■ WORK ITEM ■
Pictures aside, restate the records below exactly as written.

Rendered page images:
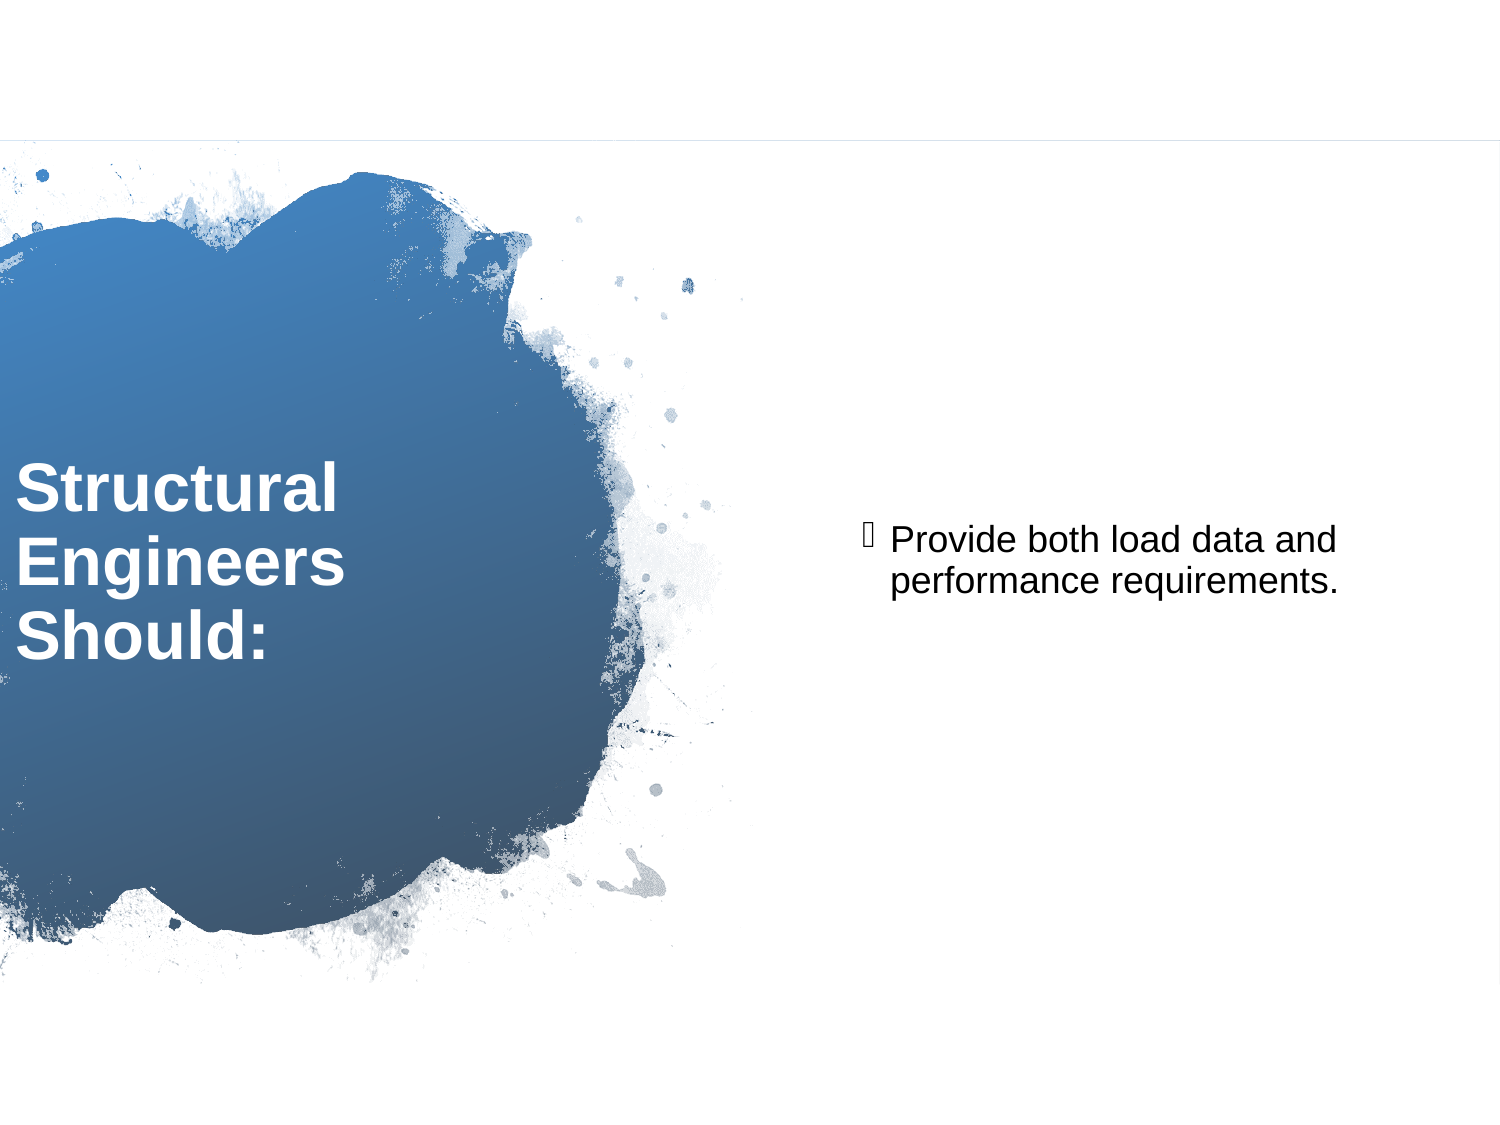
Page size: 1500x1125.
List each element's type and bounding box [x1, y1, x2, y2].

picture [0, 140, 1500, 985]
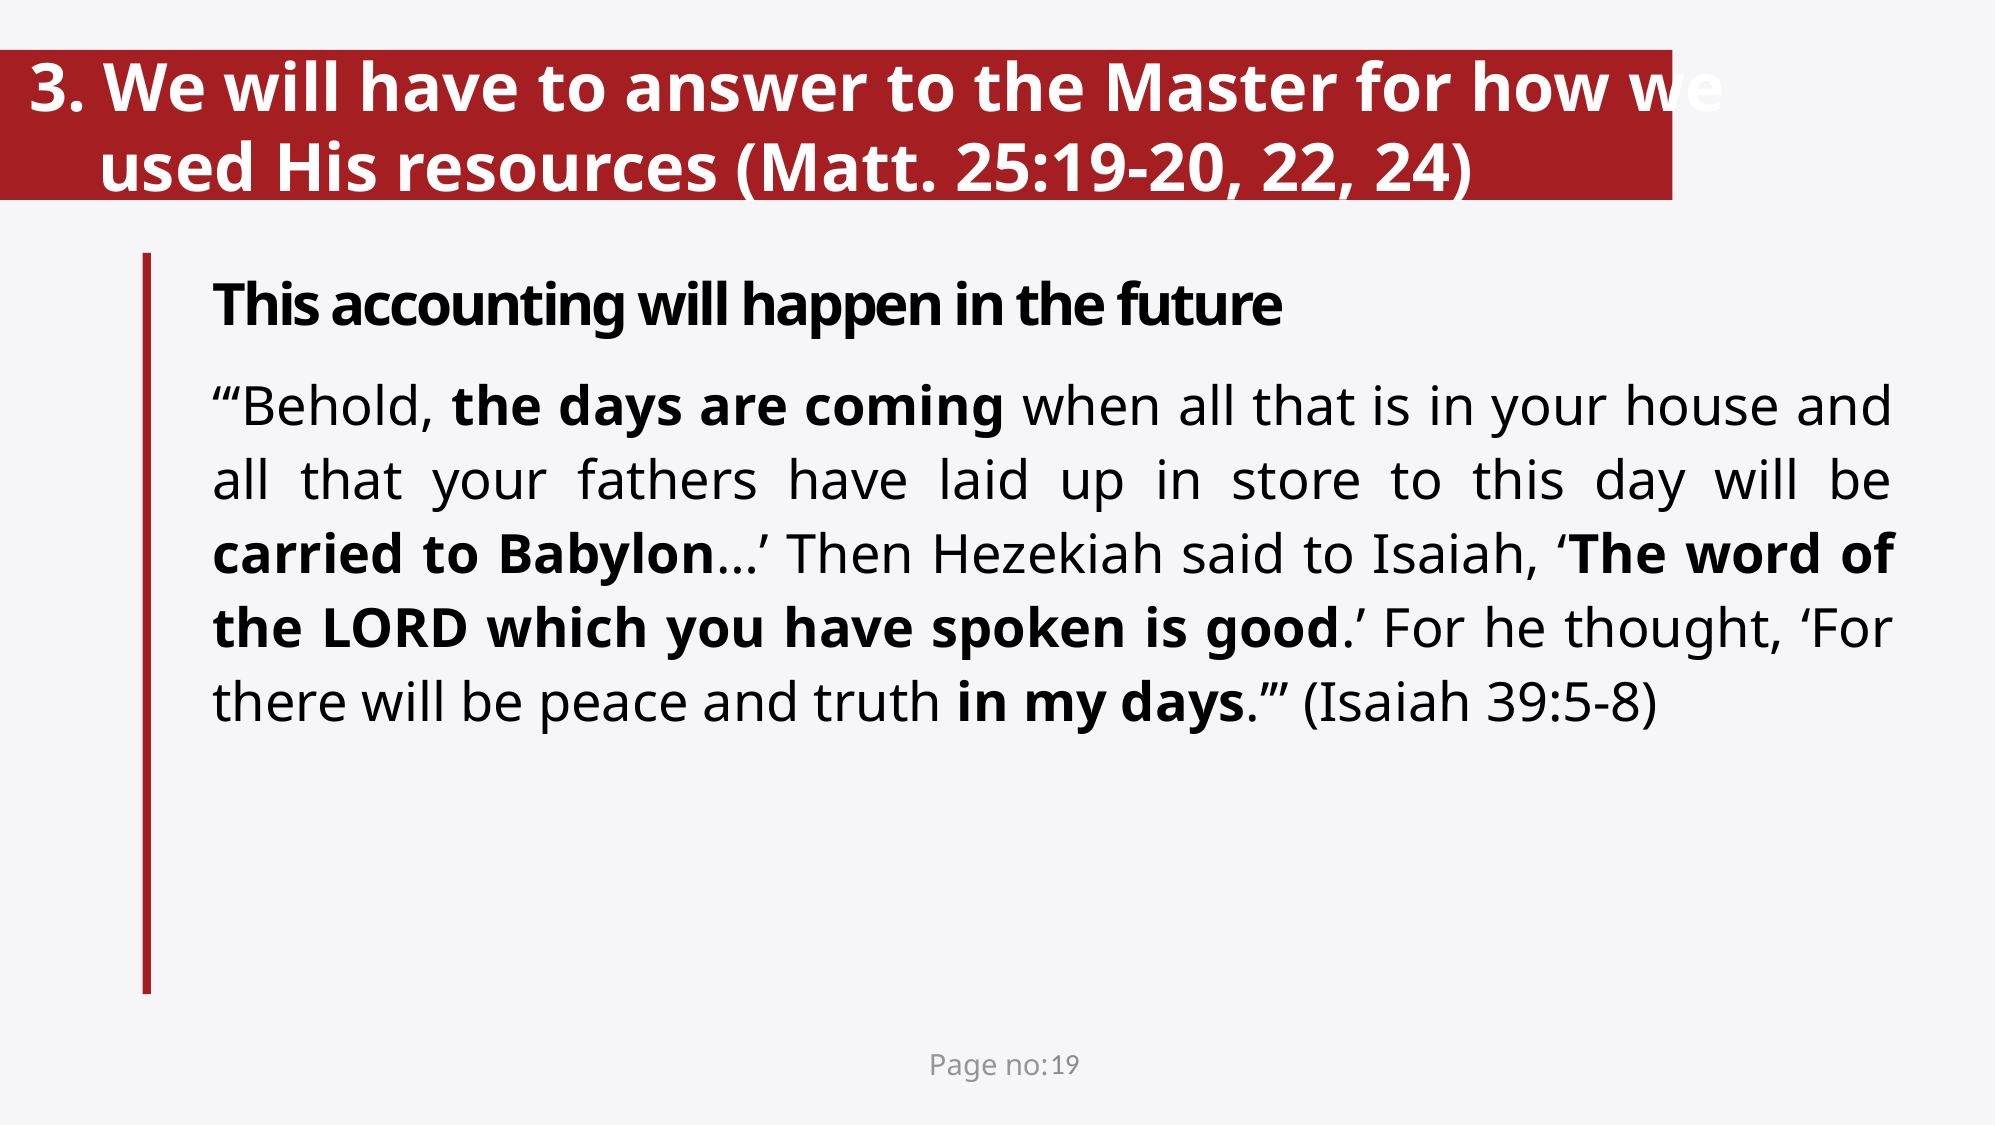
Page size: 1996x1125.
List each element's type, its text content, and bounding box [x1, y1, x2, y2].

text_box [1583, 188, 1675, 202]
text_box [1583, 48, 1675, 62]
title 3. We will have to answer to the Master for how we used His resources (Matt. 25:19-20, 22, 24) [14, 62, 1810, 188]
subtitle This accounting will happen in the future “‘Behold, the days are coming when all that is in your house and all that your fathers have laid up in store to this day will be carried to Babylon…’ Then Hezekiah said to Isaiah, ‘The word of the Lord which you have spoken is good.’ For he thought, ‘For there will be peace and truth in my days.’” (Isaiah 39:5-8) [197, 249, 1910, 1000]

■ ANSWER BELOW ■
Page size: 1500x1125.
List each element's type and bounding box [x1, y1, x2, y2].

picture [0, 140, 1500, 985]
Page size: 1996x1125.
List each element's type, its text content, and bounding box [x1, y1, x2, y2].

text_box [1583, 188, 1675, 202]
text_box [1583, 48, 1675, 62]
title 3. We will have to answer to the Master for how we used His resources (Matt. 25:19-20, 22, 24) [14, 62, 1810, 188]
subtitle This accounting will happen in the future “‘Behold, the days are coming when all that is in your house and all that your fathers have laid up in store to this day will be carried to Babylon…’ Then Hezekiah said to Isaiah, ‘The word of the Lord which you have spoken is good.’ For he thought, ‘For there will be peace and truth in my days.’” (Isaiah 39:5-8) [197, 249, 1910, 1000]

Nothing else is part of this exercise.